Diabetes Therapy 6/2019

Index of Plantar Pressure Alters with Prolonged Diabetes Duration

Zeitschrift:
Diabetes Therapy > Ausgabe 6/2019
Autoren:
Lei Xu, Hui Zeng, Jun Zhao, Jungong Zhao, Jun Yin, Hua Chen, Yimin Chai, Yuqian Bao, Fang Liu, Weiping Jia
Wichtige Hinweise

Enhanced Digital Features

To view enhanced digital features for this article go to https://​doi.​org/​10.​6084/​m9.​figshare.​9861017.

Abstract

Introduction

Diabetic foot ulcers develop with deviations in the distribution of plantar pressure. It is difficult to interpret any alteration in plantar pressure under different conditions of type 2 diabetes mellitus (T2DM). The aim of this study was to gain a better insight into the variations in plantar pressure with increased duration of diabetes.

Methods

Plantar pressure was examined in 1196 participants with or without T2DM. Subjects with normal glucose tolerance (NGT) and impaired glucose tolerance (IGT) were assigned to control groups, and those with T2DM were divided into five groups according to diabetes duration (< 2 years, 2–5 years, 5–10 years, 10–15 years, and > 15 years). The clinical characteristics, plantar peak pressure, and pressure–time integral (PTI) were compared among the seven study groups, and factors associated with peak pressure and the PTI were analyzed.

Results

At the hallux, peak pressure exhibited an upward trend in patients with T2DM within 5 years of diabetes duration, followed by a distinct downward slope with further progression of the disease (trend analysis, p  < 0.05). An uneven distribution of peak pressure was found at other locations, but this unevenness was ultimately lower than that in the two control groups (p  < 0.05). No obvious trend was noted for PTI among patients with different diabetes duration; however, those with diabetes for > 10 years manifested a significantly sharper increase in the PTI at the metatarsus (11.63 Ns/cm2, p  < 0.05) and heel (14.12 Ns/cm2, p  < 0.05) than at the hallux (8.76 Ns/cm2).
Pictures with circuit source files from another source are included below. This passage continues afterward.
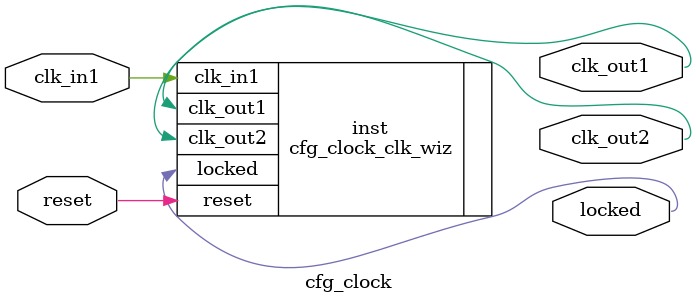
<source format=v>


`timescale 1ps/1ps

(* CORE_GENERATION_INFO = "cfg_clock,clk_wiz_v6_0_2_0_0,{component_name=cfg_clock,use_phase_alignment=true,use_min_o_jitter=false,use_max_i_jitter=false,use_dyn_phase_shift=false,use_inclk_switchover=false,use_dyn_reconfig=false,enable_axi=0,feedback_source=FDBK_AUTO,PRIMITIVE=MMCM,num_out_clk=2,clkin1_period=5.000,clkin2_period=10.0,use_power_down=false,use_reset=true,use_locked=true,use_inclk_stopped=false,feedback_type=SINGLE,CLOCK_MGR_TYPE=NA,manual_override=false}" *)

module cfg_clock 
 (
  // Clock out ports
  output        clk_out1,
  output        clk_out2,
  // Status and control signals
  input         reset,
  output        locked,
 // Clock in ports
  input         clk_in1
 );

  cfg_clock_clk_wiz inst
  (
  // Clock out ports  
  .clk_out1(clk_out1),
  .clk_out2(clk_out2),
  // Status and control signals               
  .reset(reset), 
  .locked(locked),
 // Clock in ports
  .clk_in1(clk_in1)
  );

endmodule

</source>
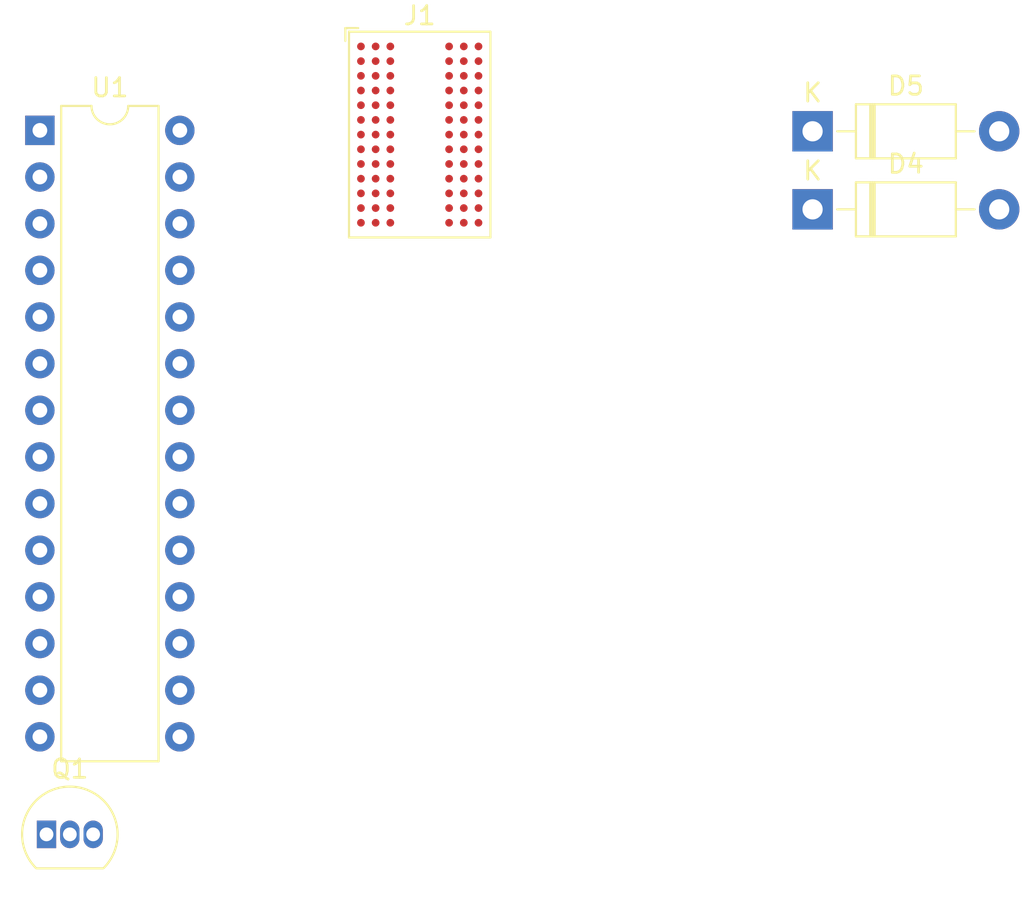
<source format=kicad_pcb>
(kicad_pcb (version 20211014) (generator pcbnew)

  (general
    (thickness 1.6)
  )

  (paper "A4")
  (layers
    (0 "F.Cu" signal)
    (31 "B.Cu" signal)
    (32 "B.Adhes" user "B.Adhesive")
    (33 "F.Adhes" user "F.Adhesive")
    (34 "B.Paste" user)
    (35 "F.Paste" user)
    (36 "B.SilkS" user "B.Silkscreen")
    (37 "F.SilkS" user "F.Silkscreen")
    (38 "B.Mask" user)
    (39 "F.Mask" user)
    (40 "Dwgs.User" user "User.Drawings")
    (41 "Cmts.User" user "User.Comments")
    (42 "Eco1.User" user "User.Eco1")
    (43 "Eco2.User" user "User.Eco2")
    (44 "Edge.Cuts" user)
    (45 "Margin" user)
    (46 "B.CrtYd" user "B.Courtyard")
    (47 "F.CrtYd" user "F.Courtyard")
    (48 "B.Fab" user)
    (49 "F.Fab" user)
    (50 "User.1" user)
    (51 "User.2" user)
    (52 "User.3" user)
    (53 "User.4" user)
    (54 "User.5" user)
    (55 "User.6" user)
    (56 "User.7" user)
    (57 "User.8" user)
    (58 "User.9" user)
  )

  (setup
    (pad_to_mask_clearance 0)
    (pcbplotparams
      (layerselection 0x00010fc_ffffffff)
      (disableapertmacros false)
      (usegerberextensions false)
      (usegerberattributes true)
      (usegerberadvancedattributes true)
      (creategerberjobfile true)
      (svguseinch false)
      (svgprecision 6)
      (excludeedgelayer true)
      (plotframeref false)
      (viasonmask false)
      (mode 1)
      (useauxorigin false)
      (hpglpennumber 1)
      (hpglpenspeed 20)
      (hpglpendiameter 15.000000)
      (dxfpolygonmode true)
      (dxfimperialunits true)
      (dxfusepcbnewfont true)
      (psnegative false)
      (psa4output false)
      (plotreference true)
      (plotvalue true)
      (plotinvisibletext false)
      (sketchpadsonfab false)
      (subtractmaskfromsilk false)
      (outputformat 1)
      (mirror false)
      (drillshape 1)
      (scaleselection 1)
      (outputdirectory "")
    )
  )

  (net 0 "")
  (net 1 "+5V")
  (net 2 "Net-(Q1-Pad2)")
  (net 3 "Net-(D6-Pad1)")
  (net 4 "/rst")
  (net 5 "/rx")
  (net 6 "/tx")
  (net 7 "/yellow")
  (net 8 "/servo_pwm")
  (net 9 "/echo")
  (net 10 "12V_GND")
  (net 11 "/osc1")
  (net 12 "/osc2")
  (net 13 "/trigger")
  (net 14 "unconnected-(U1-Pad12)")
  (net 15 "/ctrl_motor")
  (net 16 "/buzzer")
  (net 17 "/red")
  (net 18 "/green")
  (net 19 "/MOSI")
  (net 20 "/MISO")
  (net 21 "/SCK")
  (net 22 "/batt_lvl")
  (net 23 "/ENABLE")
  (net 24 "/DIR1")
  (net 25 "/DIR2")
  (net 26 "/SDA")
  (net 27 "/SCL")
  (net 28 "Net-(D4-Pad1)")
  (net 29 "Net-(D4-Pad2)")
  (net 30 "Net-(D5-Pad2)")

  (footprint "Package_BGA:FBGA-78_7.5x11mm_Layout2x3x13_P0.8mm" (layer "F.Cu") (at 81.28 96.52))

  (footprint "Package_TO_SOT_THT:TO-92_Inline" (layer "F.Cu") (at 60.96 134.62))

  (footprint "Diode_THT:D_DO-41_SOD81_P10.16mm_Horizontal" (layer "F.Cu") (at 102.67 100.59))

  (footprint "Diode_THT:D_DO-41_SOD81_P10.16mm_Horizontal" (layer "F.Cu") (at 102.67 96.34))

  (footprint "Package_DIP:DIP-28_W7.62mm" (layer "F.Cu") (at 60.6 96.29))

)

</source>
A fluctuation in the PTI was also detected at the hallux and midfoot of diabetes patients, which was broadly flat when compared with that of the two control groups. The stepwise multiple regression analysis revealed that the variation in plantar pressure was independently associated with age, body mass index, and vibration perception threshold (VPT) (p  < 0.05).

Conclusions

There would appear to be an association between longer diabetes duration and decreased peak pressure for the hallux, suggesting that individuals with diabetes for > 10 years will have an increased PTI for the metatarsus and heel. The reduced pressure on the hallux is believed to be transferred to the metatarsus. Age, BMI, and VPT are distinct risk factors of abnormal plantar pressure.